In the past, this was out of the question: presentations were done at the client's place or in your office space. During my studies, I learned how to glue printed drafts to cardboard, to show them during presentations. Even web layouts were printed and presented that way. Nowadays, the ways, and options, of presentation have changed. By now, thanks to the internet, a presentation can also be done when you're separated from the customer both spatially, and time-wise.
Presentation on Location: Elaborate and Time-Consuming
Nobody will present a web layout on a traditional presentation board anymore. It takes at least a projector and a canvas to show a website in front of, possibly multiple clients.
This way of presenting is connected to a certain effort. A date with all participants available has to be determined. Technology needs to be prepared, and, obviously, the presentation itself takes up time as well.
Naturally, it's very tempting to just send out a presentation as a PDF, or the link to the website prototype via email. This way, the client gets to look at the draft for as long as he wants, as well as read through provided comments or explanations.
Especially those that don't consider themselves to be great speakers and convincers may prefer this type of presentation. Not only because it saves time, and possibly takes less effort. You also avoid the alleged danger of a poor "performance."
Don't Underestimate Direct Contact
Nonetheless, an internet presentation - whether it's an email with a PDF attachment or a simple link - comes with big risks. While you as the designer or developer wait on the client's reply, you have no influence on how the blueprint is perceived.
You are unable to immediately address criticism and open questions. Often, a draft is handed over to a colleague, asking them for their impression. Family members and friends are also a popular way to get input on the draft. In the end, about a dozen of people may have seen and thought about your draft. In a lot of cases, the general opinion will be more on the negative side.
That's because designers and developers focus on usability, target audience, and other objective aspects, while clients - and all other people that saw the outline - decide with a simple, personal "like" or "dislike."
Presenting on site, however, allows you to address criticism and questions right away. Ambiguities can be removed quickly, or don't even come up. Suggestions for changes are another thing you get to react to instantly.
Client-sided suggestions for changes and improvements are often a delicate topic. Not every suggestion works for the client. In a personal conversation, these proposals can be turned down, and explained easier.

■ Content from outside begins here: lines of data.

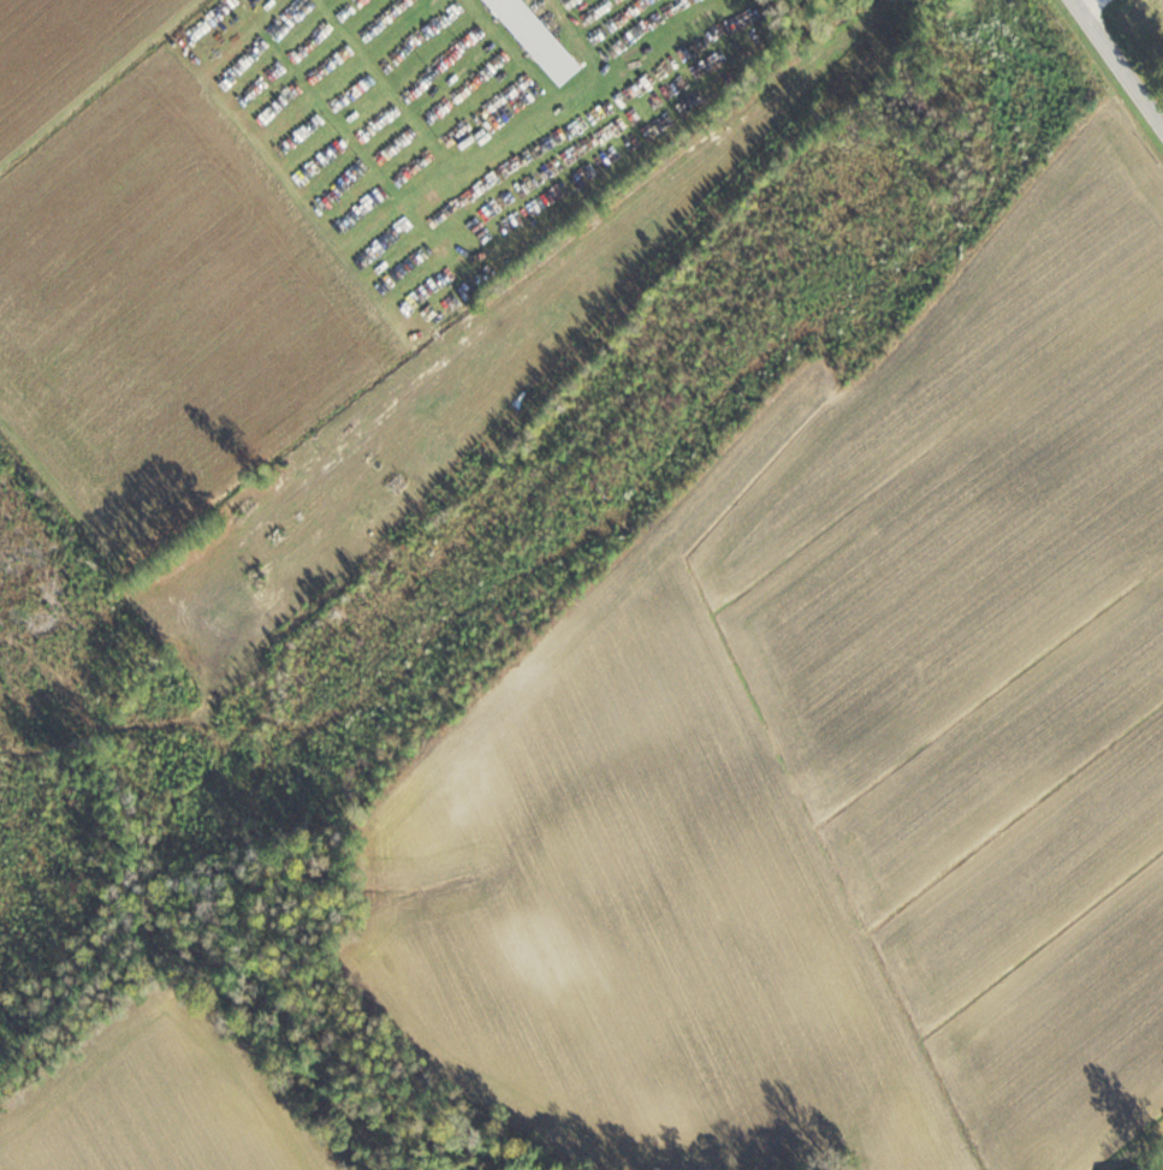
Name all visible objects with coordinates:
road: (1097, 4)
road: (1123, 57)
building: (1134, 1168)

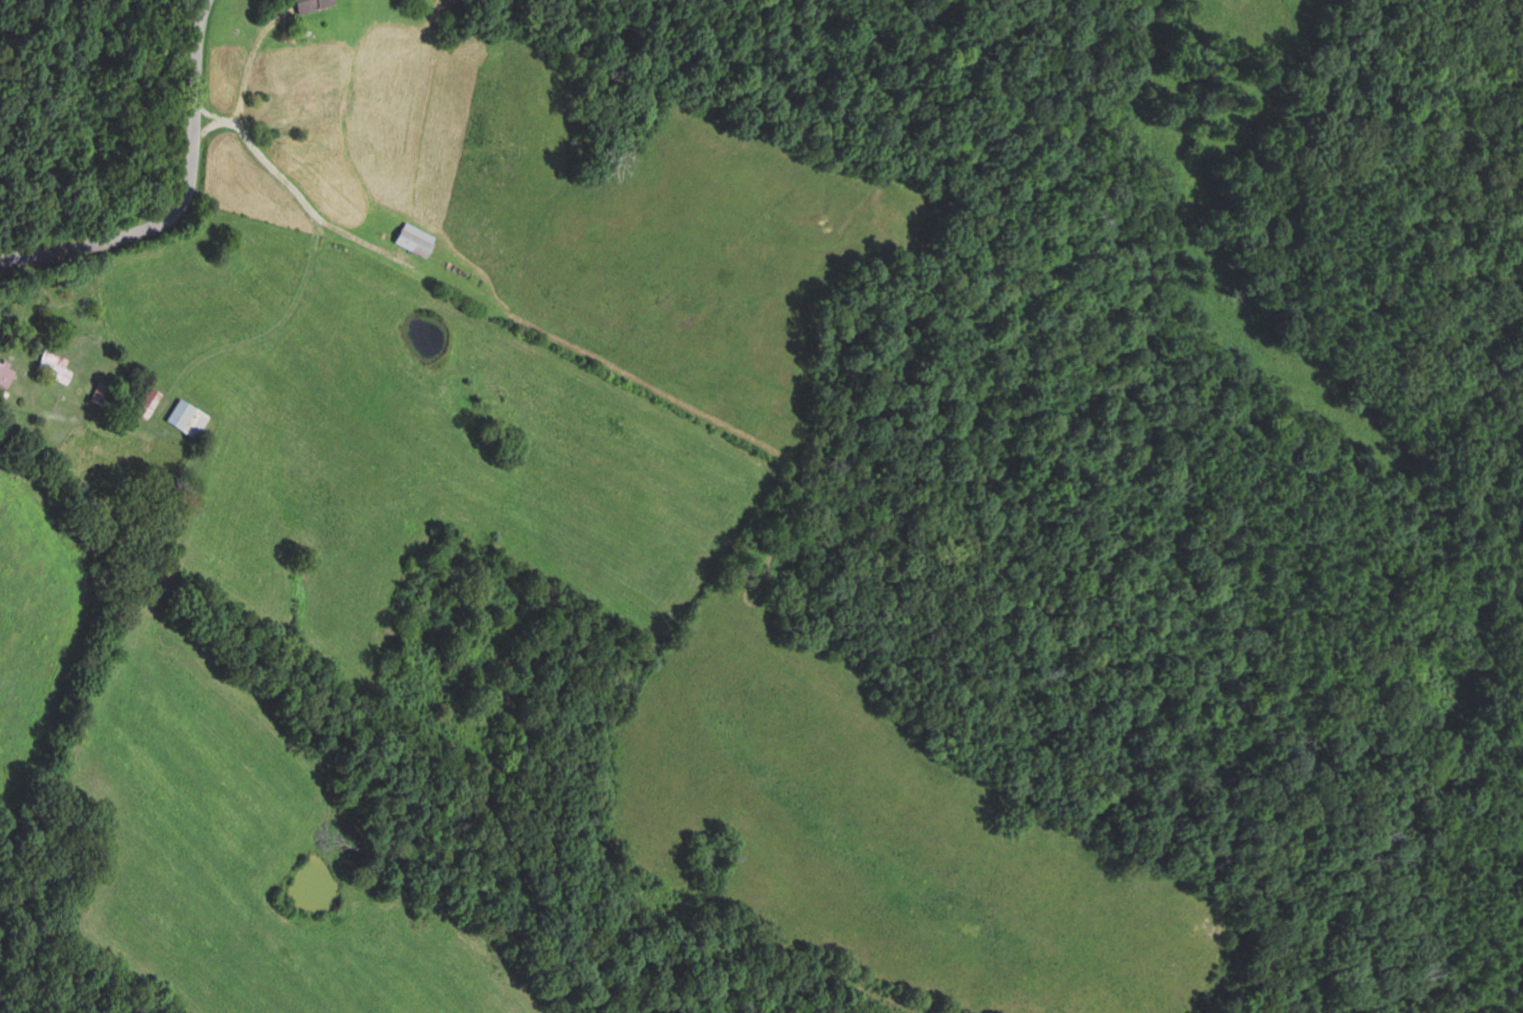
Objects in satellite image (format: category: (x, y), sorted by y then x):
building: (311, 5)
building: (299, 104)
road: (169, 192)
building: (415, 239)
building: (52, 367)
building: (4, 375)
building: (146, 403)
building: (186, 418)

Even Presentation Grouches Should Present On Location
Although it seems simple to forgo an on-site presentation, even presentation grouches should swallow the seemingly bitter pill. Even with the best ideas, you'll often have to convince people first. The best way to do so is personal and direct. You don't need to be a rhetorical expert to do so. If you're convinced of your work, you should be able to show this to your client.
Cards with keywords or small PowerPoint presentations help you to not get off track during a speech.

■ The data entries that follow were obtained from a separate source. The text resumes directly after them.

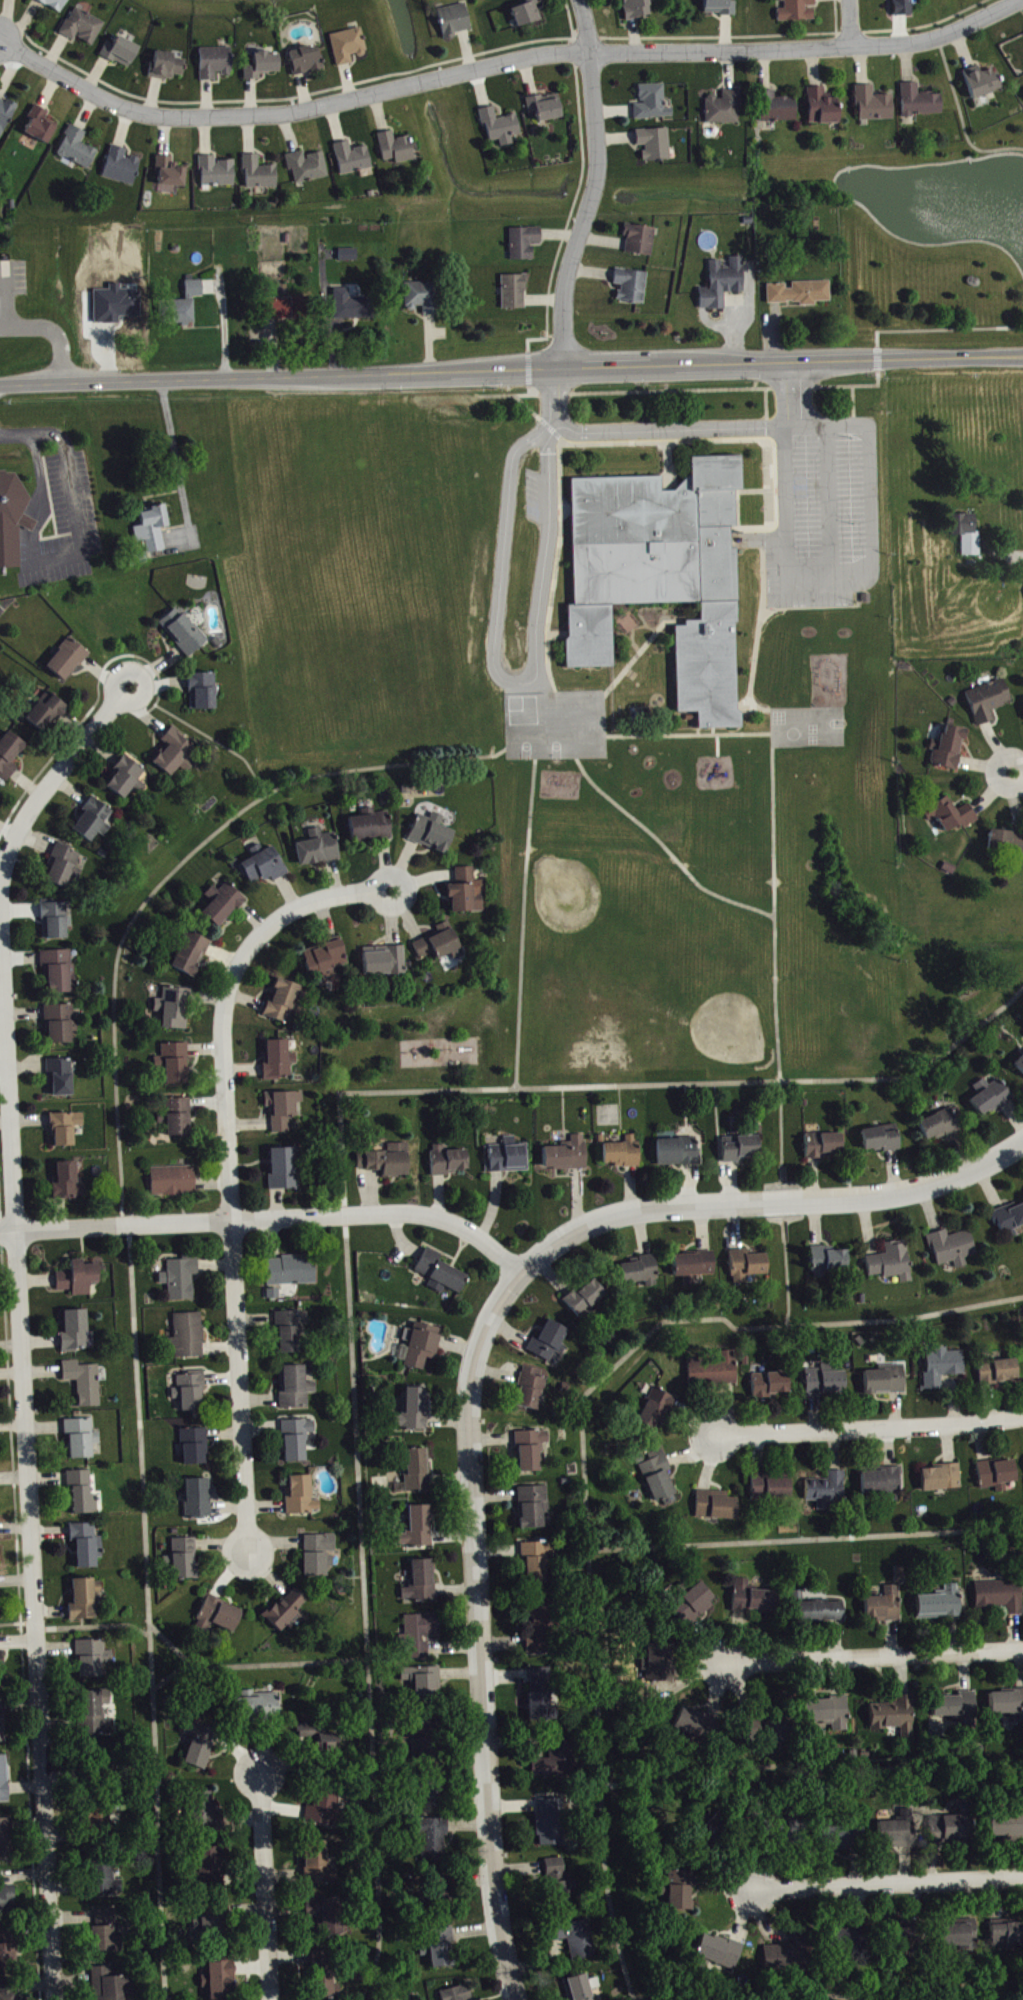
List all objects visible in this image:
building: (54, 4)
building: (721, 7)
building: (905, 8)
building: (637, 9)
building: (798, 11)
building: (528, 13)
building: (456, 21)
road: (854, 22)
building: (84, 28)
road: (870, 44)
building: (349, 47)
building: (122, 53)
building: (307, 61)
building: (217, 64)
building: (264, 66)
building: (169, 67)
building: (984, 83)
road: (351, 101)
building: (921, 102)
building: (653, 104)
building: (875, 106)
building: (547, 108)
building: (778, 108)
building: (823, 108)
building: (725, 109)
building: (6, 116)
road: (960, 117)
building: (42, 127)
building: (502, 127)
building: (656, 145)
building: (397, 148)
building: (78, 149)
building: (353, 159)
building: (123, 167)
building: (309, 167)
building: (172, 173)
building: (218, 173)
building: (261, 175)
road: (596, 184)
building: (641, 241)
building: (525, 244)
building: (349, 256)
parking lot: (13, 275)
building: (724, 284)
building: (633, 287)
building: (515, 293)
building: (801, 294)
road: (6, 297)
building: (424, 298)
building: (187, 306)
building: (352, 307)
building: (288, 309)
road: (546, 326)
road: (949, 327)
road: (53, 328)
road: (554, 333)
road: (876, 337)
road: (877, 357)
road: (526, 365)
road: (511, 369)
road: (701, 388)
road: (793, 393)
road: (556, 395)
road: (852, 399)
road: (523, 403)
road: (764, 414)
road: (667, 430)
road: (38, 434)
road: (598, 441)
road: (32, 446)
road: (175, 459)
road: (667, 464)
road: (40, 488)
road: (749, 489)
road: (828, 501)
road: (563, 508)
road: (735, 508)
parking lot: (822, 510)
building: (10, 516)
road: (27, 522)
parking lot: (63, 522)
road: (75, 523)
building: (148, 524)
building: (968, 534)
road: (28, 544)
road: (504, 548)
road: (1008, 554)
building: (135, 556)
road: (548, 559)
building: (658, 572)
road: (855, 577)
road: (816, 605)
road: (760, 615)
building: (184, 633)
road: (555, 633)
road: (638, 650)
building: (68, 660)
building: (204, 692)
road: (579, 692)
building: (989, 702)
road: (752, 705)
building: (47, 712)
road: (603, 715)
road: (771, 728)
road: (696, 729)
road: (711, 729)
road: (203, 733)
road: (687, 733)
road: (716, 743)
building: (950, 749)
building: (176, 754)
building: (10, 756)
road: (557, 756)
road: (458, 757)
road: (1019, 765)
road: (1019, 771)
building: (128, 779)
road: (1019, 782)
building: (952, 816)
building: (94, 822)
building: (372, 826)
building: (433, 834)
building: (1007, 841)
road: (665, 848)
building: (319, 849)
building: (264, 867)
building: (64, 868)
building: (468, 893)
building: (223, 905)
park: (585, 911)
road: (522, 921)
building: (56, 922)
building: (441, 945)
building: (192, 955)
building: (326, 960)
building: (388, 964)
road: (773, 965)
building: (59, 972)
building: (285, 1003)
building: (175, 1009)
park: (698, 1010)
building: (61, 1025)
park: (434, 1047)
building: (280, 1061)
building: (177, 1065)
building: (1020, 1066)
building: (62, 1077)
building: (991, 1098)
building: (285, 1110)
building: (180, 1118)
building: (941, 1126)
building: (66, 1129)
building: (882, 1140)
building: (824, 1146)
building: (740, 1150)
building: (679, 1153)
building: (624, 1154)
building: (568, 1156)
building: (509, 1158)
building: (388, 1162)
building: (450, 1162)
road: (232, 1166)
building: (285, 1170)
building: (174, 1182)
building: (69, 1183)
road: (349, 1191)
road: (772, 1203)
road: (270, 1219)
building: (1010, 1221)
building: (954, 1249)
building: (829, 1262)
building: (892, 1263)
building: (695, 1267)
building: (748, 1267)
building: (292, 1272)
building: (642, 1273)
building: (441, 1274)
road: (792, 1275)
building: (182, 1279)
building: (79, 1280)
road: (131, 1289)
building: (275, 1295)
building: (587, 1299)
road: (907, 1320)
road: (23, 1324)
building: (292, 1332)
building: (76, 1333)
building: (190, 1337)
building: (551, 1342)
building: (423, 1346)
building: (944, 1368)
building: (715, 1371)
building: (1000, 1372)
building: (887, 1381)
building: (85, 1384)
building: (772, 1385)
building: (296, 1389)
building: (532, 1390)
building: (192, 1391)
building: (659, 1410)
building: (415, 1411)
road: (871, 1427)
building: (82, 1439)
building: (298, 1440)
building: (196, 1448)
building: (532, 1451)
building: (419, 1471)
building: (998, 1475)
building: (660, 1479)
building: (943, 1479)
building: (883, 1483)
building: (772, 1489)
building: (83, 1495)
building: (302, 1497)
building: (199, 1499)
building: (717, 1507)
building: (534, 1508)
building: (419, 1529)
road: (808, 1541)
building: (87, 1546)
building: (319, 1556)
building: (186, 1560)
building: (540, 1562)
road: (595, 1582)
building: (422, 1583)
building: (1001, 1597)
building: (755, 1599)
building: (86, 1600)
building: (695, 1604)
building: (942, 1605)
building: (886, 1607)
building: (0, 1609)
building: (288, 1612)
building: (821, 1613)
building: (221, 1616)
road: (94, 1626)
building: (540, 1627)
road: (483, 1630)
building: (421, 1636)
road: (174, 1647)
road: (875, 1655)
building: (95, 1659)
road: (259, 1665)
building: (2, 1669)
building: (424, 1684)
building: (541, 1696)
building: (1007, 1704)
building: (259, 1707)
building: (957, 1707)
building: (829, 1714)
building: (97, 1715)
building: (896, 1717)
building: (3, 1723)
building: (696, 1727)
building: (777, 1734)
building: (322, 1738)
building: (424, 1739)
building: (200, 1747)
building: (557, 1762)
road: (812, 1770)
building: (4, 1781)
building: (435, 1790)
building: (327, 1804)
building: (203, 1810)
building: (99, 1822)
building: (553, 1823)
building: (1007, 1827)
building: (952, 1829)
building: (899, 1832)
building: (709, 1834)
building: (840, 1840)
building: (6, 1841)
building: (436, 1841)
building: (212, 1866)
building: (322, 1866)
building: (107, 1882)
building: (559, 1883)
road: (889, 1883)
road: (268, 1885)
building: (443, 1890)
building: (682, 1892)
building: (7, 1902)
building: (328, 1916)
building: (212, 1923)
building: (107, 1934)
building: (960, 1936)
building: (1007, 1936)
building: (908, 1939)
building: (577, 1940)
building: (854, 1941)
building: (442, 1949)
building: (7, 1951)
building: (719, 1954)
building: (792, 1955)
building: (221, 1981)
building: (110, 1985)
building: (579, 1989)
building: (459, 1994)
road: (831, 1994)
building: (7, 1995)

When Email Presentations Make Sense
Although on-site presentations are sensible and necessary in many cases, of course, there are plenty of situations where an email presentation is entirely fine. If the design and realization have already been discussed, or even determined, the risk of general criticism that has to be addressed right away is low.
Here, there's no reason to send intermediate results or a finished project to your client. There's nothing wrong with the email route when it comes to small projects with the effort of an on-site presentation bearing no relation to the budget.
In any case, with an email presentation, you should always ask for questions or ambiguities, to be able to react to them as soon as possible.
Combination of On-Site and Internet Presentations
Especially with big projects, one presentation won't always do the trick. Between the presentation of the layout, concept, and the final presentation, it makes sense to show the client intermediate steps as well, to get their permission.
Here, you don't always have to set up an on location presentation. To solve a bunch of details that come up in larger projects, it is recommended to use tools that ease the workflow of these projects.
Web applications like "Live Capture" by InVision and Diigo allow you to upload drafts, and seek feedback. Here, it's possible to draw on the drafts, as well as place comments directly within the draft.
Even in larger teams, it is feasible to answer any questions, and any design or concept errors can be determined. Thanks to these tools, this is very uncomplicated and faster than trying to solve all these issues via email or phone.
In general, an email can rarely replace a personal presentation. Instead, digital forms of presentation should mainly be used as additional means of cooperation, to lead a project to its successful end.